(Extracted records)
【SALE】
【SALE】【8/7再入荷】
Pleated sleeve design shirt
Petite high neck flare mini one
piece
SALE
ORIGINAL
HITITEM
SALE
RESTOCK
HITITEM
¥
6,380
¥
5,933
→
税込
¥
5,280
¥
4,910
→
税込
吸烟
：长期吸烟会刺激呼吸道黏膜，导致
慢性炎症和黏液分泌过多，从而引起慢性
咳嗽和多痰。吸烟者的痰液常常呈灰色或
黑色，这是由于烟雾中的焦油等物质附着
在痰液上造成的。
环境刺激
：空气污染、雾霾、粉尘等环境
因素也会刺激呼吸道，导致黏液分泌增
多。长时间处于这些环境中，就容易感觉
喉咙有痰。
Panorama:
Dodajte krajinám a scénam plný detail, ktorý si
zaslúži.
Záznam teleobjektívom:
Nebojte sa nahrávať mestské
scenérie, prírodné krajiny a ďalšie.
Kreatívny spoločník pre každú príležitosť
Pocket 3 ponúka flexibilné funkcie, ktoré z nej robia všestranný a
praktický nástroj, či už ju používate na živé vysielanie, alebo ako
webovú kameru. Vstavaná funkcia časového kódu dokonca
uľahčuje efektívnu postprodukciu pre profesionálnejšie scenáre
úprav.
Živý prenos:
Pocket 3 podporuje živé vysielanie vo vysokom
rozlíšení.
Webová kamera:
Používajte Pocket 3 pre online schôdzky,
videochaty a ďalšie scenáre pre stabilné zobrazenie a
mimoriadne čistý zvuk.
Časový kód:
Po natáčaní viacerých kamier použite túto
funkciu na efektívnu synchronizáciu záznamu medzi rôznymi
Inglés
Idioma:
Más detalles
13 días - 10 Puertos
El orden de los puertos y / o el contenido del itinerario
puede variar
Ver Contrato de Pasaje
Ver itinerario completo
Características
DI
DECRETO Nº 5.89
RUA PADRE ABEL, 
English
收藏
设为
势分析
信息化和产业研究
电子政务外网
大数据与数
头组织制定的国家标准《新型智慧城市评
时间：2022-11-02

**Exercise:** Write the records out once more. Each line must match.

**Solution:**
【SALE】
【SALE】【8/7再入荷】
Pleated sleeve design shirt
Petite high neck flare mini one
piece
SALE
ORIGINAL
HITITEM
SALE
RESTOCK
HITITEM
¥
6,380
¥
5,933
→
税込
¥
5,280
¥
4,910
→
税込
吸烟
：长期吸烟会刺激呼吸道黏膜，导致
慢性炎症和黏液分泌过多，从而引起慢性
咳嗽和多痰。吸烟者的痰液常常呈灰色或
黑色，这是由于烟雾中的焦油等物质附着
在痰液上造成的。
环境刺激
：空气污染、雾霾、粉尘等环境
因素也会刺激呼吸道，导致黏液分泌增
多。长时间处于这些环境中，就容易感觉
喉咙有痰。
Panorama:
Dodajte krajinám a scénam plný detail, ktorý si
zaslúži.
Záznam teleobjektívom:
Nebojte sa nahrávať mestské
scenérie, prírodné krajiny a ďalšie.
Kreatívny spoločník pre každú príležitosť
Pocket 3 ponúka flexibilné funkcie, ktoré z nej robia všestranný a
praktický nástroj, či už ju používate na živé vysielanie, alebo ako
webovú kameru. Vstavaná funkcia časového kódu dokonca
uľahčuje efektívnu postprodukciu pre profesionálnejšie scenáre
úprav.
Živý prenos:
Pocket 3 podporuje živé vysielanie vo vysokom
rozlíšení.
Webová kamera:
Používajte Pocket 3 pre online schôdzky,
videochaty a ďalšie scenáre pre stabilné zobrazenie a
mimoriadne čistý zvuk.
Časový kód:
Po natáčaní viacerých kamier použite túto
funkciu na efektívnu synchronizáciu záznamu medzi rôznymi
Inglés
Idioma:
Más detalles
13 días - 10 Puertos
El orden de los puertos y / o el contenido del itinerario
puede variar
Ver Contrato de Pasaje
Ver itinerario completo
Características
DI
DECRETO Nº 5.89
RUA PADRE ABEL, 
English
收藏
设为
势分析
信息化和产业研究
电子政务外网
大数据与数
头组织制定的国家标准《新型智慧城市评
时间：2022-11-02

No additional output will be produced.